In other words, sound waves do not make interactive ripples
when they encounter each other, unless you get up into the
180 or 190 dB range.
“The wave will not stop,” Meyer said. “Cancellation
only happens in the local areas.” In other words, where
the two beams cross over each other – beyond that, each
continues as it began. “As long as no one is in the
zone where they crossfire, it’s OK. Air is nonlinear.”
On this particular day, John Meyer talked about some actual
show experiences, and how life on stage can differ from measurement
theory. He told about a day where he and some associates really
labored to remove every single artifact from a monitor speaker’s
response, and got it to where it was absolutely flat. The
only problem was that then you couldn’t hear it!
It seemed to disappear when the band started playing, and
that is when he realized that the art of monitor mixing has
historically relied on unnatural tonalities to penetrate the
stage wash.
I asked a question about my feeling that many manufacturers,
who do not have as deep an engineering background as John
Meyer or Christian Heil, are now making line arrays because
they are the suddenly fashionable flavor-of-the-month, and
how some sound companies actually cannot win certain bids
if they cannot supply a line array system. I mentioned that
I feel the best-sounding show
I mixed last year was on MSL-4’s
and 6’s, in Spain.
John Meyer was off and running! He spoke to this quite extensively,
beginning with saying that, “As audio people, we should
be promoting how to do sound, rather than promoting a thing.
I don’t like producers saying they want line arrays.”
In a perfect world, they would say that they want good sound
in a given space, and then trust the supplier to create the
design to deliver that.
Line arrays “consume more power, because they are direct
radiators. One (type of speaker) doesn’t create a better
sound than the other.” He described people who have
told him they want 5.1 for a live event, and even one character
who said he wanted line arrays across the ceiling, pointed
down!
“We are in entertainment, we are in the public eye,”
Meyer continued, giving as a comparison people who make projector
lenses for movie theatres. Their product is hidden away from
the patrons, and the operators are not standing there behind
a console, out in the open. “We are in the worst position
of anyone!” We get hired as the result of “last
minute decisions, but if anything goes wrong, they’re
all over us!”
“It fascinates me that people think they want to get
into this business!” Meyer related how every year at
Musik Messe, there will be dozens of aspiring live sound acolytes
who come around his booth, wanting to know how to break into
the business. “It’s what everybody who does hi-fi
dreams of getting into.” But many of them change their
minds, after working a few shows, when they find out that
the artists are not as nice as they seem on MTV.

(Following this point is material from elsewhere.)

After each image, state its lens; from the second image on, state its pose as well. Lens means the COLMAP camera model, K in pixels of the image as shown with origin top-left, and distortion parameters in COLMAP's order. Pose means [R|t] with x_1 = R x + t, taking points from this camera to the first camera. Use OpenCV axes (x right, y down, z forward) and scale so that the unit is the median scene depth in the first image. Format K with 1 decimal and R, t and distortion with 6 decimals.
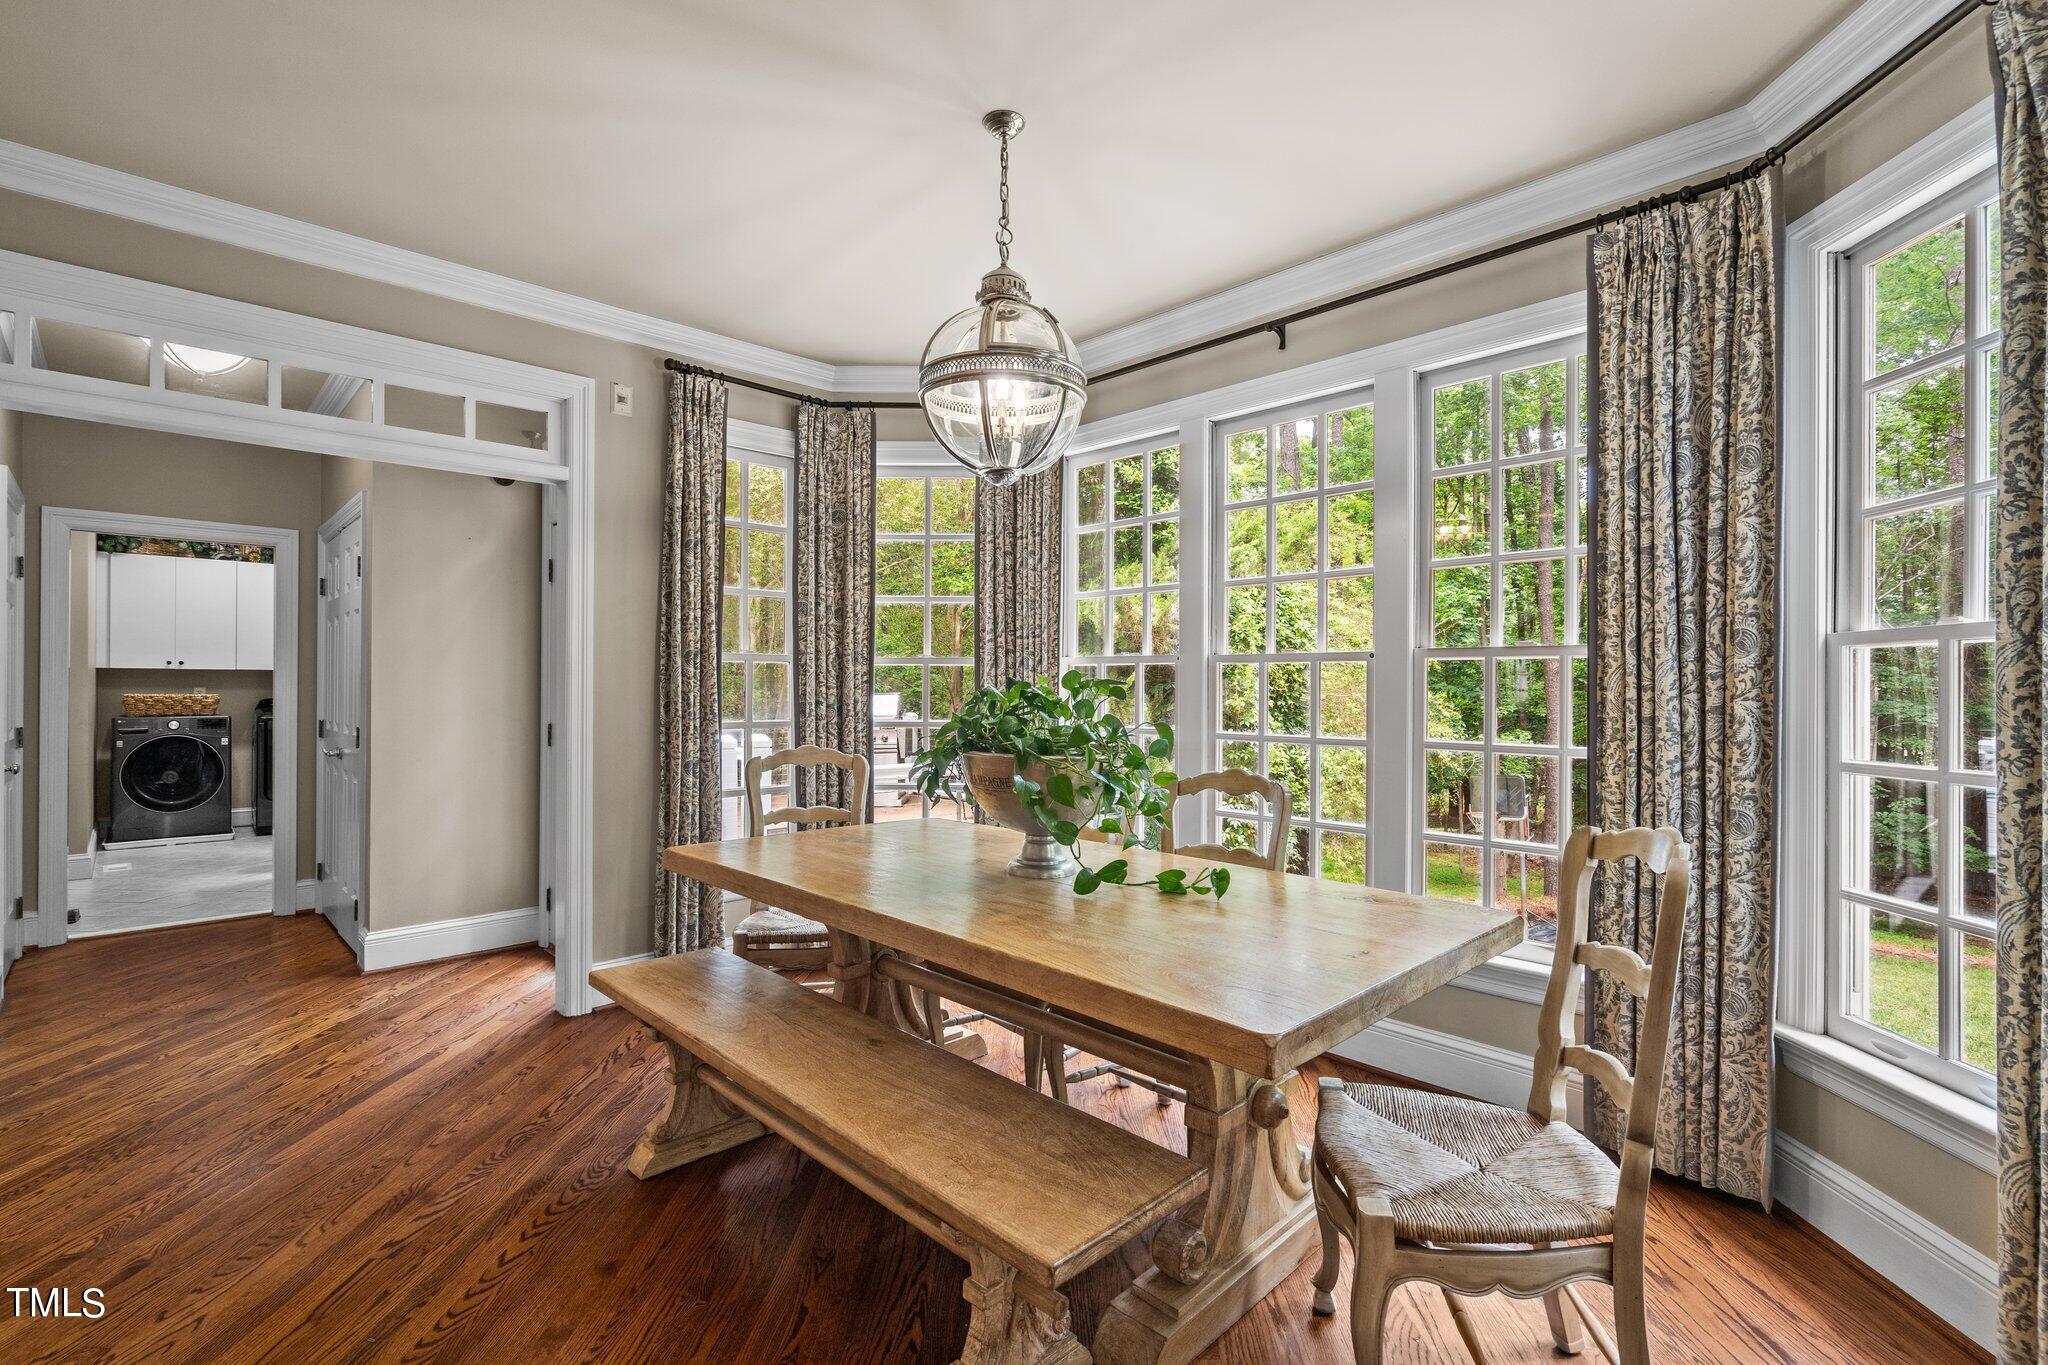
lens RADIAL K [[934.4, 0, 1038.2], [0, 934.4, 685.0], [0, 0, 1]] dist [-0.008406, 0.003089]
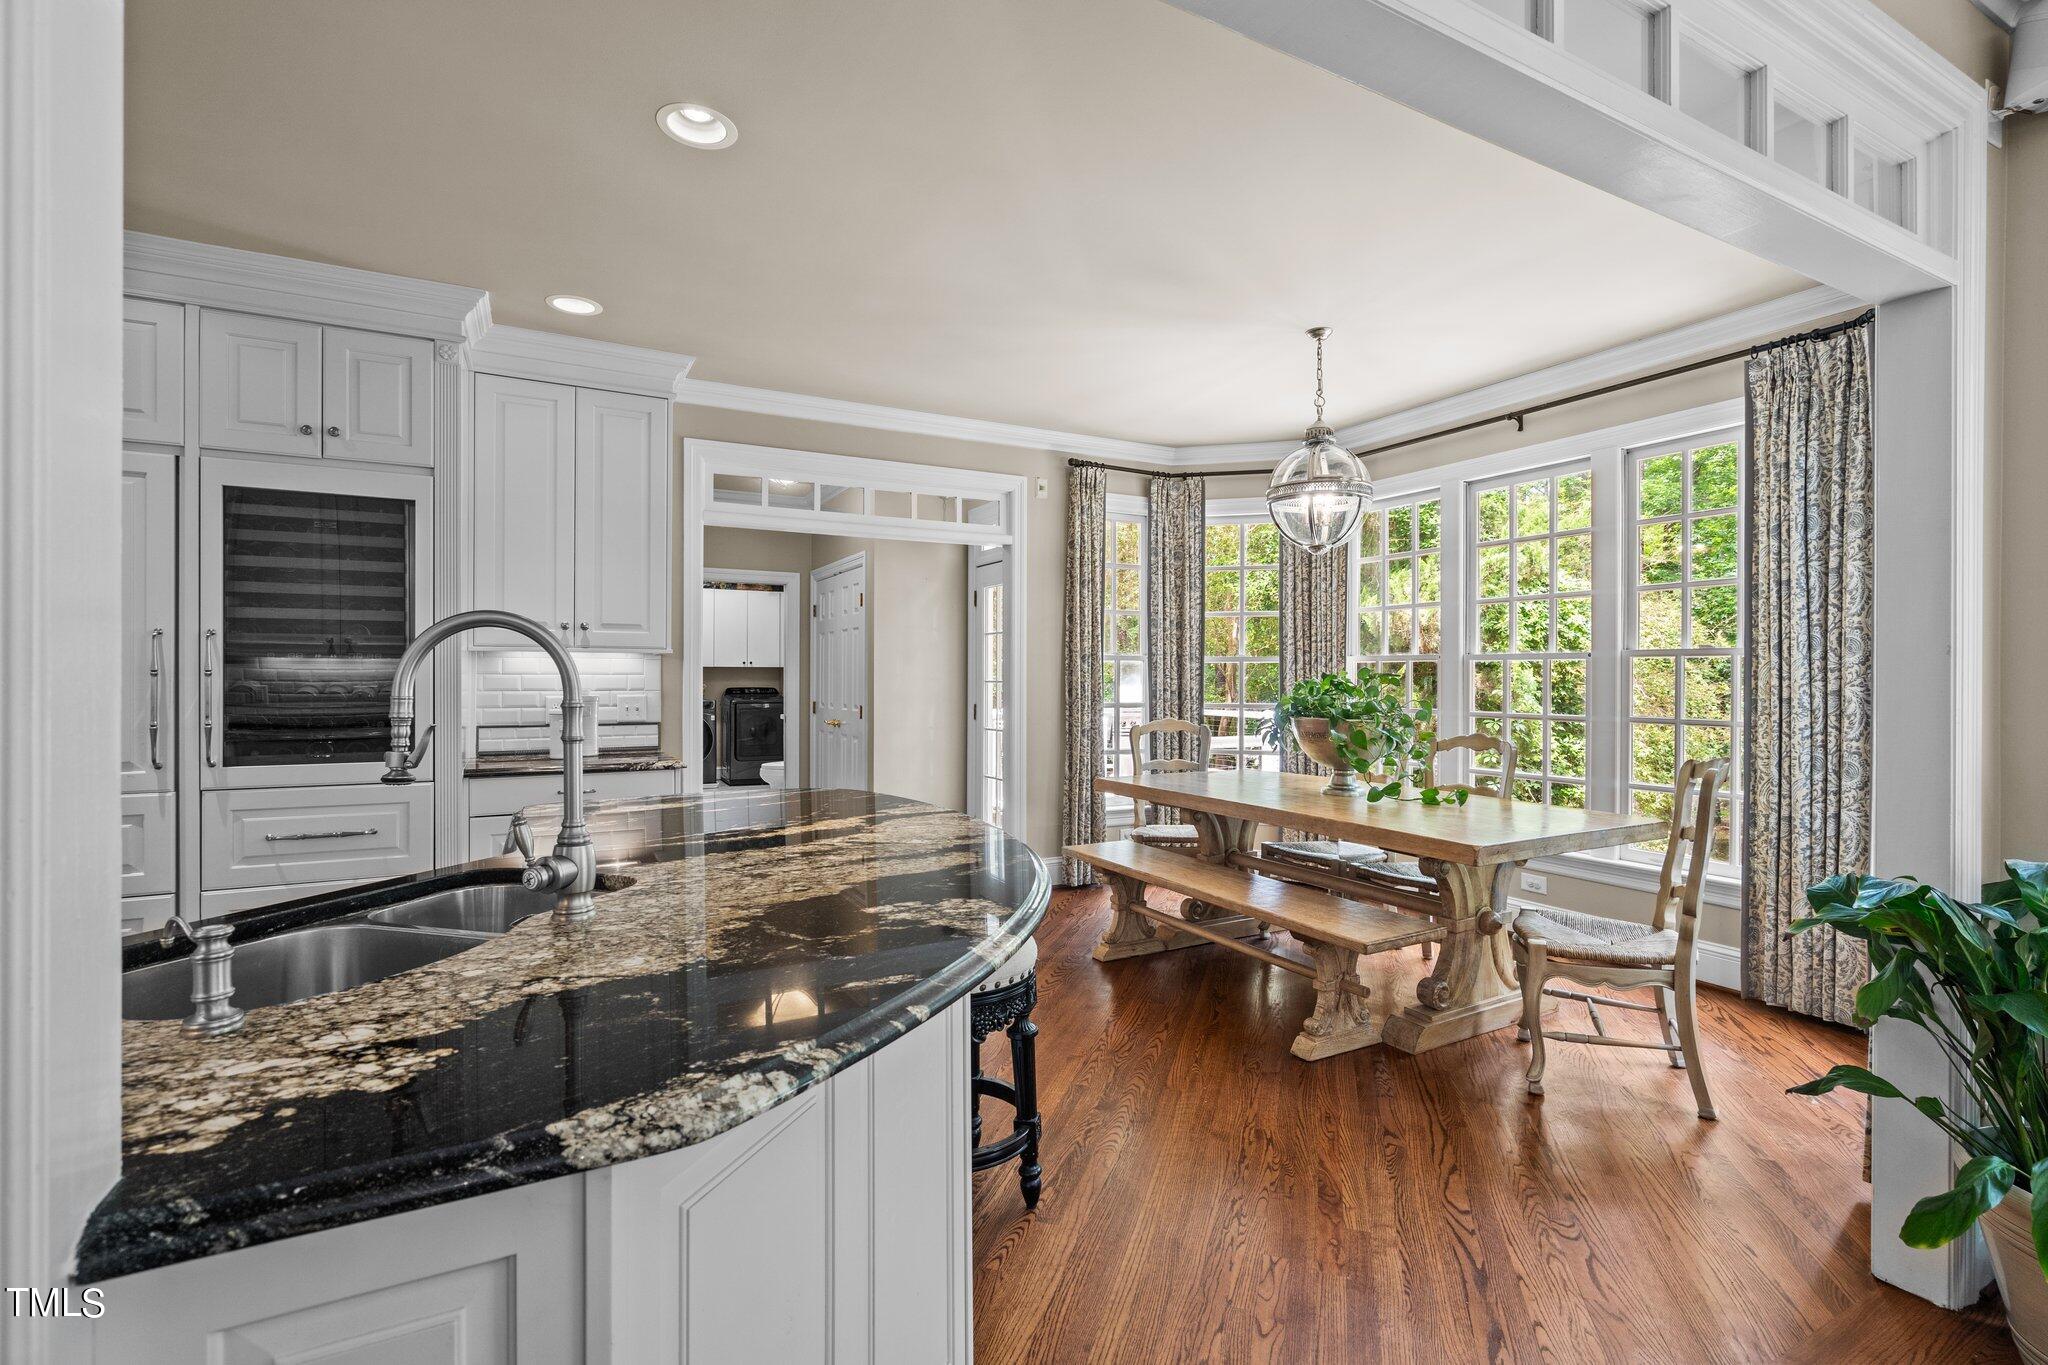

Quieting down, Meyer added that, with the ability to deliver
increasingly accurate speaker performance, so much of what
we struggled against in years past is no longer as insurmountable
a barrier. “We have a chance of starting all over again
– it needs rethinking.” This is a guy who was
there at Monterey Pop, who was there when the Dead built their
Wall of Sound – John Meyer knows whereof he speaks,
and I, for one, am very grateful for the chance to listen.